+++ Input material +++
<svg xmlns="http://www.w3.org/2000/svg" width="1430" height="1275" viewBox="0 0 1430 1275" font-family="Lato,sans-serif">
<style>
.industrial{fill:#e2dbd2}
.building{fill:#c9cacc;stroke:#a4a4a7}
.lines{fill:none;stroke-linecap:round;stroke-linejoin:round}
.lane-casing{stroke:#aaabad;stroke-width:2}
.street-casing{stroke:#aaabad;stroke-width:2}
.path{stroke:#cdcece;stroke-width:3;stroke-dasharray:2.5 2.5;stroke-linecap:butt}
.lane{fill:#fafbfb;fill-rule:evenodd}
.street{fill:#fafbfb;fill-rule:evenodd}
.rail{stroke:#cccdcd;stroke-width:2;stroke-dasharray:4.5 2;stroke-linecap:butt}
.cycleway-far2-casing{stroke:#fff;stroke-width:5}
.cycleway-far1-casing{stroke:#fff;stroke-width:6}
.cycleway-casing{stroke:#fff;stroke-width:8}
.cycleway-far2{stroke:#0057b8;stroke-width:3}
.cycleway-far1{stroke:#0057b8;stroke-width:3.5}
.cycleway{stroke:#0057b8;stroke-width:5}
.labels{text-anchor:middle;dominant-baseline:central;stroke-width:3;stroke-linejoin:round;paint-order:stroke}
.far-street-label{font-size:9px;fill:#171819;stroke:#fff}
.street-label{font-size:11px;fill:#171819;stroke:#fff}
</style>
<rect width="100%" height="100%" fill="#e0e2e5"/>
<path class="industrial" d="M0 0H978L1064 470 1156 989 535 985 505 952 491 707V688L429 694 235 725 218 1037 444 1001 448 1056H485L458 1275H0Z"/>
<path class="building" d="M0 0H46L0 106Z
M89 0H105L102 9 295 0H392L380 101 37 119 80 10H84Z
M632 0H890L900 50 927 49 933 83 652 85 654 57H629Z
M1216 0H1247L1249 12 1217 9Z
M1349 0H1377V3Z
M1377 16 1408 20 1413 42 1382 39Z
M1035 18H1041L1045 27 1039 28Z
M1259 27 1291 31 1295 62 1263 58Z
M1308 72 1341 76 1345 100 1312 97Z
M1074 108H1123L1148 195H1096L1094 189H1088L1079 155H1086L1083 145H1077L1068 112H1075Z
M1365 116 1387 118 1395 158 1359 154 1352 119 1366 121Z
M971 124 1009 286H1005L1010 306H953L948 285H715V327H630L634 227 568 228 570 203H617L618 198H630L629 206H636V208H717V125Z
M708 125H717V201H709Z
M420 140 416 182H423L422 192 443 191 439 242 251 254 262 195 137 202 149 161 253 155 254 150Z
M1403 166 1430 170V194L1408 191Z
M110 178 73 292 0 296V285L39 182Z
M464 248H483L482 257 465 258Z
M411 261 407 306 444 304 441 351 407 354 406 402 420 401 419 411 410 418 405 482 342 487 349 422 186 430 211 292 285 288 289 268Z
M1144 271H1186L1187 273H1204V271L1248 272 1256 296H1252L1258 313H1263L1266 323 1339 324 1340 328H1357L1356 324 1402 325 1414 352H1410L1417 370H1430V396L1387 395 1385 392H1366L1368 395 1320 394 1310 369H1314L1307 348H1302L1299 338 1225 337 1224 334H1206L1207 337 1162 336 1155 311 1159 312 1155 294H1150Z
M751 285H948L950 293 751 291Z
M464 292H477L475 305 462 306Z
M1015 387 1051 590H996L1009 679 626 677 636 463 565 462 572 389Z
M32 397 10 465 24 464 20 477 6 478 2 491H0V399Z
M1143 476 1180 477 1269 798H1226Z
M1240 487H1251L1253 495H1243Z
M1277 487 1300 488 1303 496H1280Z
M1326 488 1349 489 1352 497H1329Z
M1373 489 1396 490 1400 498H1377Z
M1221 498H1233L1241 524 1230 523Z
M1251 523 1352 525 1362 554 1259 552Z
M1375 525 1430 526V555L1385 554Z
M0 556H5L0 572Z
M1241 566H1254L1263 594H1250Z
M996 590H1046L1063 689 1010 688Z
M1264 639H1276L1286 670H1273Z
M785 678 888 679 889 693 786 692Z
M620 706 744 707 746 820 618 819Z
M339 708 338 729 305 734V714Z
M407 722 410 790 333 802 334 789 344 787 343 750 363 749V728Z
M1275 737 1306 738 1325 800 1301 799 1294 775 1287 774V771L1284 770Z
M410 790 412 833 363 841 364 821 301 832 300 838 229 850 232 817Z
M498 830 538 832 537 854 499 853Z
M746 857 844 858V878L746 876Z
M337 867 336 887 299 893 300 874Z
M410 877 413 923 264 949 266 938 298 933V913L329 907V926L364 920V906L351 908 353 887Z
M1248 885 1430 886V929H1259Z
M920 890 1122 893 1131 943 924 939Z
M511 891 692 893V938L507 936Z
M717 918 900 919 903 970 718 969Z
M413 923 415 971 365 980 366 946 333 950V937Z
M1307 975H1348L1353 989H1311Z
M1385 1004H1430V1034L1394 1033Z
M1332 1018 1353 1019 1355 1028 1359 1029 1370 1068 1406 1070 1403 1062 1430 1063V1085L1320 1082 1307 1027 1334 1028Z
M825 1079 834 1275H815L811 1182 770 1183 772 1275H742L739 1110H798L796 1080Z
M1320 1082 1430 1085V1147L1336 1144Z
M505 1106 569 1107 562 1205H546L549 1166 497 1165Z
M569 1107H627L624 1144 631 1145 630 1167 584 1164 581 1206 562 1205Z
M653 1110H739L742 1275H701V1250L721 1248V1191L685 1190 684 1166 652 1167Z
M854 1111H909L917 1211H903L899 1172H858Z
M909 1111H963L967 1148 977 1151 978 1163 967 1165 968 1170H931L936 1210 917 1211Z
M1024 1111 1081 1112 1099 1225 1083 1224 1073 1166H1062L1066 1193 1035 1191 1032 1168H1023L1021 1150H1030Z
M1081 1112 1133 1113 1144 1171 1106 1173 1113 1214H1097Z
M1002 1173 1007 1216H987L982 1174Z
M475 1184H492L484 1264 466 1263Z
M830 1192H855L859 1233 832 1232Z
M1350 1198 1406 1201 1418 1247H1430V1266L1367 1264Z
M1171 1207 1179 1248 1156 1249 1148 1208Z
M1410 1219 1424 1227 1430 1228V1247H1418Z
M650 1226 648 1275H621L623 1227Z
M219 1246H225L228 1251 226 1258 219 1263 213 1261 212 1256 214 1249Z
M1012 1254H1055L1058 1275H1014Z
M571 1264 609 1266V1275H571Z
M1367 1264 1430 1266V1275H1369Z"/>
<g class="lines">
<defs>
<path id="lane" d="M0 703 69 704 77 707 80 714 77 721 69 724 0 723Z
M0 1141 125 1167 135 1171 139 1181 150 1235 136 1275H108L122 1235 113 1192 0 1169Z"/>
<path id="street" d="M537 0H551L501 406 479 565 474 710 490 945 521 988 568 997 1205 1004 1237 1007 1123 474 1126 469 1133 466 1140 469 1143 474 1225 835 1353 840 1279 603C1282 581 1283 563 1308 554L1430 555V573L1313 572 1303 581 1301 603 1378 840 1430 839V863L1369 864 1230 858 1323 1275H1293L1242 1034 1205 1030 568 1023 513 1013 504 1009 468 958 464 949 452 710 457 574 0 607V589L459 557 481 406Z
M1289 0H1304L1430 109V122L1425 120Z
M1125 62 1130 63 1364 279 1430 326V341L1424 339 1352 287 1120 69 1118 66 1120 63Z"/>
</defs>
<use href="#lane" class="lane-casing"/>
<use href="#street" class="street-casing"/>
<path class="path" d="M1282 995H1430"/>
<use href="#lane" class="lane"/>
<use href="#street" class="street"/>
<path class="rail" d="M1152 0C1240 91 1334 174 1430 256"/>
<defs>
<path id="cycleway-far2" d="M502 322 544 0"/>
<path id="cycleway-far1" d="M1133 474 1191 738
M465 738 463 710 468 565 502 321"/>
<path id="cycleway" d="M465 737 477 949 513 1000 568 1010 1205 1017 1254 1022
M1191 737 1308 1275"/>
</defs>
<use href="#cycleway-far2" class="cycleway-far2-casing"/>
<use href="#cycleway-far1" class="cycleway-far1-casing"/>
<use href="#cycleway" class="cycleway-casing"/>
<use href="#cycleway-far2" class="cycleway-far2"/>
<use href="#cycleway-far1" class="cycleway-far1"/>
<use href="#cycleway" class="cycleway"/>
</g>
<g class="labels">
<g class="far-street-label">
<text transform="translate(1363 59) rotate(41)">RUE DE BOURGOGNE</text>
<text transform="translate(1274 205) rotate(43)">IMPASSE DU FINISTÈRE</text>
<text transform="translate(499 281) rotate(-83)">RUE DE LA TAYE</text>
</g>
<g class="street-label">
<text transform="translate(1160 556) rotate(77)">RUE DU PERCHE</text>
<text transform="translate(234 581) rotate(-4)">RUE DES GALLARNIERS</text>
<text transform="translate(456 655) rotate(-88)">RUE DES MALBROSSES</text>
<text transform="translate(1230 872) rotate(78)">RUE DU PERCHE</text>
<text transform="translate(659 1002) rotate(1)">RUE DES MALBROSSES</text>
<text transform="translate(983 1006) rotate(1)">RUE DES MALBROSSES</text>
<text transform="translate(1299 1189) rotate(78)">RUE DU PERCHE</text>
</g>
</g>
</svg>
+++
◆ **What the exercise asks**: The lines above that hold the word "evenodd" need counting; write the count and nothing more.

◆ **Exercise answer**: 2